Mlliyet Milliyet Blog Milliyet Blog
 
Facebook Connect
Blog Kategorileri
 

19 Mayıs '08

 
Kategori
Siyaset
 

Türkiye'yi ihtiyarlar değil gençler yönetmelidir!

Türkiye'yi ihtiyarlar değil gençler yönetmelidir!
 

Türk milletinin bağımsızlık savaşına başladığı, Türkiye Cumhuriyeti’nin kuruluş yolunda ilk adımın atıldığı 19.Mayıs.1919 gününü “Gençlik Bayramı” olarak kutlaması son derece anlamlıdır.

Tecrübenin önemi elbette büyüktür.Ama Türkiye Cumhuriyeti’ni kuranlar gençliğin dinamizmine ve cesaretine inanarak, onlara güvenerek yola çıkmışlardı.

Nitekim bağımsızlık mücadelesini veren milletin önderleri Osmanlı’nın orta yaş komutanlarıydı.

Türkiye Cumhuriyeti büyük değişimlerini, devrimlerini hep genç, orta yaş Hükümet üyeleriyle, milletvekilleriyle gerçekleştirmişti.

Mustafa Kemal Atatürk Türk milletini esaretten kurtarmak amacıyla Kurtuluş Savaşı’na başlamak üzere 19.Mayıs.1919 ‘tarihinde Samsun’a ayak bastığında 38 yaşındaydı.

38 yaşında bir Mustafa Kemal Türkün kaderini değiştiriyor, Dünyanın en büyük devletlerine karşı bağımsızlık ateşini yakıyordu.

Kurtuluş Savaşı’nın komutanlarının yaşlarına bir bakalım isterseniz.

Mustafa Kemal 38 yaşında.

İsmet İnönü 35 yaşında.

Kazım Karabekir 37 yaşında.

Celal Bayar 36 yaşında.

Rauf Orbay 38 yaşında.

Fevzi Çakmak 43 yaşında.

Refet Bele 38 yaşında.

Anadolu’nun esaretten kurtuluşunu yokluklar içerisinde gerçekleştiren büyük komutanlar tarih sahnesinin en büyük ve en eski milletlerinden birisi olan Türk milletine önderlik eden, yokluklar içerisinde çökmüş bir imparatorluğun küllerinden yepyeni bir devlet kuran önder kadro bunu başarmak için yola çıktığında 40 yaşına henüz varmamış birer insandı.

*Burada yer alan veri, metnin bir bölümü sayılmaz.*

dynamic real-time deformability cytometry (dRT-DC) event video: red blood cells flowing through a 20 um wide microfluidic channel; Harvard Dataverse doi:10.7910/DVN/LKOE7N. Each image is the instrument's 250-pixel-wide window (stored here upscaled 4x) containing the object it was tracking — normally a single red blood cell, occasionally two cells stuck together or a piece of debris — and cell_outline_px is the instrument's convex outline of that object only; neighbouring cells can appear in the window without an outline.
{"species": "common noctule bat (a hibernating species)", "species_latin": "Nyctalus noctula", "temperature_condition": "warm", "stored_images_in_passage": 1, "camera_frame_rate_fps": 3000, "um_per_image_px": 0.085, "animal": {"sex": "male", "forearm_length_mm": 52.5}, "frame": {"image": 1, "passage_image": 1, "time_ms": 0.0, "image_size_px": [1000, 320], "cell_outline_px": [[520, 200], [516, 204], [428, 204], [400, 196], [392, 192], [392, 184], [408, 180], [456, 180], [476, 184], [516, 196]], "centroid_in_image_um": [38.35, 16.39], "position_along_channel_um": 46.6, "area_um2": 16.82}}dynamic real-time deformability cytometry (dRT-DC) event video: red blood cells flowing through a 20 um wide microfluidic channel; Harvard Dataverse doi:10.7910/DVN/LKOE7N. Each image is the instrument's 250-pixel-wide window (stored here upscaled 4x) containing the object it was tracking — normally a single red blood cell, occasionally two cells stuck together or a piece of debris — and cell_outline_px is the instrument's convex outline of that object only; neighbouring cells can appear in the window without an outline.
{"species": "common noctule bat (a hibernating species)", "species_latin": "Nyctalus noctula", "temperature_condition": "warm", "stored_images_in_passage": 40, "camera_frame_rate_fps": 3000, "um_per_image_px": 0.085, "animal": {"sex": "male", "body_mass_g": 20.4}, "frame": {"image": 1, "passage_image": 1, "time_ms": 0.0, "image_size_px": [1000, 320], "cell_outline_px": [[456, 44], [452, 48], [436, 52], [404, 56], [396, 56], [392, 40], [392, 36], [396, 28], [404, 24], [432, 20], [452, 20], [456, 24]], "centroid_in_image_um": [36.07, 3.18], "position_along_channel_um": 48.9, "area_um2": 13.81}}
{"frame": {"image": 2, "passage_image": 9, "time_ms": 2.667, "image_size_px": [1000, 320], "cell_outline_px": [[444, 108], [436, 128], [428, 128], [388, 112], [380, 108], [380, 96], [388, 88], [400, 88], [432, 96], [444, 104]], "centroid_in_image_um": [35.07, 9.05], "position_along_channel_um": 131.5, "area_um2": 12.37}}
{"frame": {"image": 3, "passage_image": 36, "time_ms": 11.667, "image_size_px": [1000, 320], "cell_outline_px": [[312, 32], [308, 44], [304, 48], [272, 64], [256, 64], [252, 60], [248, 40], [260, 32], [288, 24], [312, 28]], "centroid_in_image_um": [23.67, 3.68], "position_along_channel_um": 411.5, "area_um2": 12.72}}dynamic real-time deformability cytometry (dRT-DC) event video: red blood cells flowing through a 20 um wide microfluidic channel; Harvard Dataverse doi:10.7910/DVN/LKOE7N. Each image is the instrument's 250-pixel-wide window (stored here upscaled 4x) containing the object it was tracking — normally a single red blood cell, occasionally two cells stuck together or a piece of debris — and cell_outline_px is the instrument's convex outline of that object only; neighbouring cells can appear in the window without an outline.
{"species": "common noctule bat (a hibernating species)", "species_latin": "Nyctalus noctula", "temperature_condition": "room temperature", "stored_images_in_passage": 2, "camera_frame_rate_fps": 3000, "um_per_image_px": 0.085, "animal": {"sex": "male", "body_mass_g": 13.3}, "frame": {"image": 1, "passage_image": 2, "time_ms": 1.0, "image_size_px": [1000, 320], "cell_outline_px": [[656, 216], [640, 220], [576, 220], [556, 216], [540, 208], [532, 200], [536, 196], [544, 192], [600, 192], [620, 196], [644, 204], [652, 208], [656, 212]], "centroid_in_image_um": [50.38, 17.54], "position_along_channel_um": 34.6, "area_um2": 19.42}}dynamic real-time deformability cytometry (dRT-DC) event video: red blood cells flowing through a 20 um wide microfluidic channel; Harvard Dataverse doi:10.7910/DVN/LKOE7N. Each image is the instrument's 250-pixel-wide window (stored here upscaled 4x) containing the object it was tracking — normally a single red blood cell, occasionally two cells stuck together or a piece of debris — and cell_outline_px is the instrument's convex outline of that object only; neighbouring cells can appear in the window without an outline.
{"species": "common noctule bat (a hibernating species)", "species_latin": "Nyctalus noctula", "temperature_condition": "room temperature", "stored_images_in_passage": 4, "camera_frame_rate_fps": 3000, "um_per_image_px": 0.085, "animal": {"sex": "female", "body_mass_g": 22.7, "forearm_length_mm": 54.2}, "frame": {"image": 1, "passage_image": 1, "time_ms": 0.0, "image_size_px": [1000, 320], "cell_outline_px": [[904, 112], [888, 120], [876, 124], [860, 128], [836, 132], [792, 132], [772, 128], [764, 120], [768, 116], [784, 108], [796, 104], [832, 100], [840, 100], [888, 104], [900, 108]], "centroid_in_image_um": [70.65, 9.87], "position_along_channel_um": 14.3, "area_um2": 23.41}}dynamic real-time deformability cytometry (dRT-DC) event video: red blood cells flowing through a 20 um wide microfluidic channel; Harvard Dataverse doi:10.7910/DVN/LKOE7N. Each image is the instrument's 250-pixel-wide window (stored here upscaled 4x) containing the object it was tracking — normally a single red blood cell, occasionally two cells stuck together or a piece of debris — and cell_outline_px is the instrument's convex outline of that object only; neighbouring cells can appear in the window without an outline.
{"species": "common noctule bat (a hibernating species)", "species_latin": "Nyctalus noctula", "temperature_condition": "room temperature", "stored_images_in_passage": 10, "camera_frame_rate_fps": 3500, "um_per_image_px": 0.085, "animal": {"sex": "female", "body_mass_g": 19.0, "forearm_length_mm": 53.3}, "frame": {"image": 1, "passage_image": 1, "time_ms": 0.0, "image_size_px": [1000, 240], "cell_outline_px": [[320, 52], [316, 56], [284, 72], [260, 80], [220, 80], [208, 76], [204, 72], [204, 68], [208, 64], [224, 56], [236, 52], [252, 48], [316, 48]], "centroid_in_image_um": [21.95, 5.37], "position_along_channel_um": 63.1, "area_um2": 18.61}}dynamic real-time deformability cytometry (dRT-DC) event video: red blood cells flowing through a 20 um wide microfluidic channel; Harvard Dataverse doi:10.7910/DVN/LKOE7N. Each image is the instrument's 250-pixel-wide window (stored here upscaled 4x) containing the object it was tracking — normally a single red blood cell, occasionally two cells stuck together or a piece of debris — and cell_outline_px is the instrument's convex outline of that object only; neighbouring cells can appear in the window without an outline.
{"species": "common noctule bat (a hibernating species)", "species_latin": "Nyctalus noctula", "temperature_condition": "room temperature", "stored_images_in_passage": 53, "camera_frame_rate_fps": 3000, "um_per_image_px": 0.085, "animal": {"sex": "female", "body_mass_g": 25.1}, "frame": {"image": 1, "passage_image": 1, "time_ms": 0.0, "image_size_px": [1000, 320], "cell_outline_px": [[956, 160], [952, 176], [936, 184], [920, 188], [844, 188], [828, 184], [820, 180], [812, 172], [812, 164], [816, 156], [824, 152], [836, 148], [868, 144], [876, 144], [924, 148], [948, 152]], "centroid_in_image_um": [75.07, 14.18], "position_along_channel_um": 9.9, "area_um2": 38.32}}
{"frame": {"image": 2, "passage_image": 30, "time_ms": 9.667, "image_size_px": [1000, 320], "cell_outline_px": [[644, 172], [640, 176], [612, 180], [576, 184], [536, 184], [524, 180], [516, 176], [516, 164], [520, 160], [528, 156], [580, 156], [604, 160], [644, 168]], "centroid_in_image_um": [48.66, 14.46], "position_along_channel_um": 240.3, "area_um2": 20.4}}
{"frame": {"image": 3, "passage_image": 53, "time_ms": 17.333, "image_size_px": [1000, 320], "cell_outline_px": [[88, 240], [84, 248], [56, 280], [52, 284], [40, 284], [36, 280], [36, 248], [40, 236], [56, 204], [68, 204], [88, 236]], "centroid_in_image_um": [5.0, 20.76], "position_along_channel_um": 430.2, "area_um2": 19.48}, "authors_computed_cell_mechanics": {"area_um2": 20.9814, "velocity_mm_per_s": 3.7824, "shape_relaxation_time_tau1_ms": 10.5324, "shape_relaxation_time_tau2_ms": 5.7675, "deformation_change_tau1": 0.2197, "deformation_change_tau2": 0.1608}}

Bu gün Türkiye’mizi yöneten siyasi önderlerimizin yaşlarına baktığımızda o gün tüm dünyaya karşı bağımsızlık mücadelesi vererek büyük devrimler yapan bir ülkenin bu gün neden yerinde saydığının göstergesidir aslında bu yaş kıyası.

Türkiye’nin bu gün en büyük sorunu yöneticilerinin yaşıdır:

Türkiye hem vücudu hem gönlü hem de aklı yaşlı insanlar tarafından yönetilmektedir. Bu yüzden Türkiye yerinde sayan bir ülkedir.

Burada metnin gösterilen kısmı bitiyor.